Praktik predatory lending atau dikenal dengan pinjaman online saat ini gencar menggait masyarakat untuk bergabung menjadi pengguna. Berbagai keuntungan ditawarkan dan dipromosikan melalui media digital. Hal ini tidak terlepas dari keseharian masyarakat yang hidup berdampingan dengan media digital sehingga, menjadi kekuatan tersendiri bagi penyedia jasa predatory lending.
Salah satu keuntungan yang ditawarkan yakni kemudahan dalam mengakses dan bergabung menjadi pengguna jasa predatory lending. Kemudahan ini di samping memberikan keuntungan bagi pengguna seperti kelonggaran jangka pinjaman dan syarat yang harus dipenuhi terdapat momok yang siap menghantui kapan pun itu. Apalagi saat ini manusia hidup bukan lagi kebutuhan pokok terpenuhi lanjut ke kebutuhan sekunder, melainkan kebutuhan sekunder menjadi kebutuhan pokok.

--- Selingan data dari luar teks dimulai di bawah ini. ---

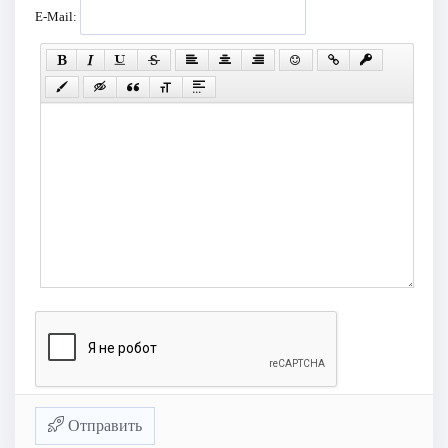
E-Mail:
Отправить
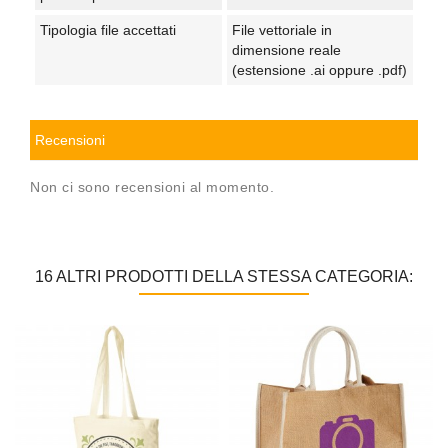
Tipologia file accettati
File vettoriale in
dimensione reale
(estensione .ai oppure .pdf)
Recensioni
Non ci sono recensioni al momento.
16 ALTRI PRODOTTI DELLA STESSA CATEGORIA:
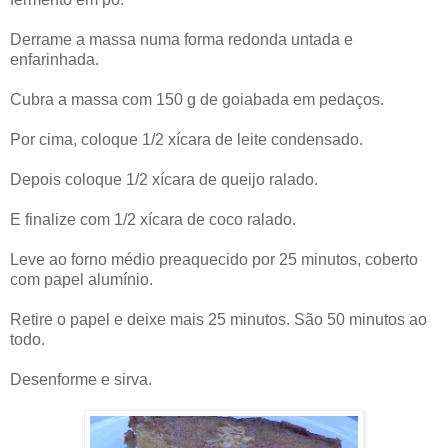
Derrame a massa numa forma redonda untada e
enfarinhada.
Cubra a massa com 150 g de goiabada em pedaços.
Por cima, coloque 1/2 xícara de leite condensado.
Depois coloque 1/2 xícara de queijo ralado.
E finalize com 1/2 xícara de coco ralado.
Leve ao forno médio preaquecido por 25 minutos, coberto
com papel alumínio.
Retire o papel e deixe mais 25 minutos. São 50 minutos ao
todo.
Desenforme e sirva.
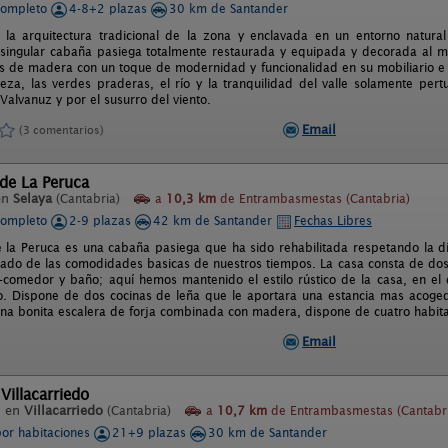
completo
4-8+2 plazas
30 km de Santander
la arquitectura tradicional de la zona y enclavada en un entorno natural
singular cabaña pasiega totalmente restaurada y equipada y decorada al mí
as de madera con un toque de modernidad y funcionalidad en su mobiliario e in
leza, las verdes praderas, el río y la tranquilidad del valle solamente pe
Valvanuz y por el susurro del viento.
Email
(3 comentarios)
de La Peruca
en
Selaya
(Cantabria)
a
10,3 km
de Entrambasmestas (Cantabria)
completo
2-9 plazas
42 km de Santander
Fechas Libres
 la Peruca es una cabaña pasiega que ha sido rehabilitada respetando la dis
tado de las comodidades basicas de nuestros tiempos. La casa consta de dos
n-comedor y baño; aquí hemos mantenido el estilo rústico de la casa, en el
. Dispone de dos cocinas de leña que le aportara una estancia mas acogedo
na bonita escalera de forja combinada con madera, dispone de cuatro habita
Email
Villacarriedo
l en
Villacarriedo
(Cantabria)
a
10,7 km
de Entrambasmestas (Cantabr
por habitaciones
21+9 plazas
30 km de Santander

Kasus tersebut sering kali ditemui apalagi dikalangan mahasiswa. Sebagai anak rantau dengan background dan lingkungan yang berbeda-beda menyebabkan kemampuan adaptasi mereka sering kali terombang-ambing bahkan berbagai cara dilakukan untuk membantu mereka beradaptasi utamanya di lingkup pertemanan. Salah satu contoh yang sering dijumpai, yakni mahasiswa yang berusaha mengikuti gaya penampilan teman tanpa memperdulikan kemampuannya. Hal tersebut tak jarang mengantarkan mereka untuk bergabung memanfaatkan fitur predatory lending.
Keadaan yang mendesak menjadi salah satu alasan mereka memilih untuk memanfaatkan fitur predatory lending. Akan tetapi, bertambahnya waktu mereka tergiur menggunakan untuk memenuhi inginnya membeli sesuatu tanpa memperdulikan manfaat bahkan efek sampingnya.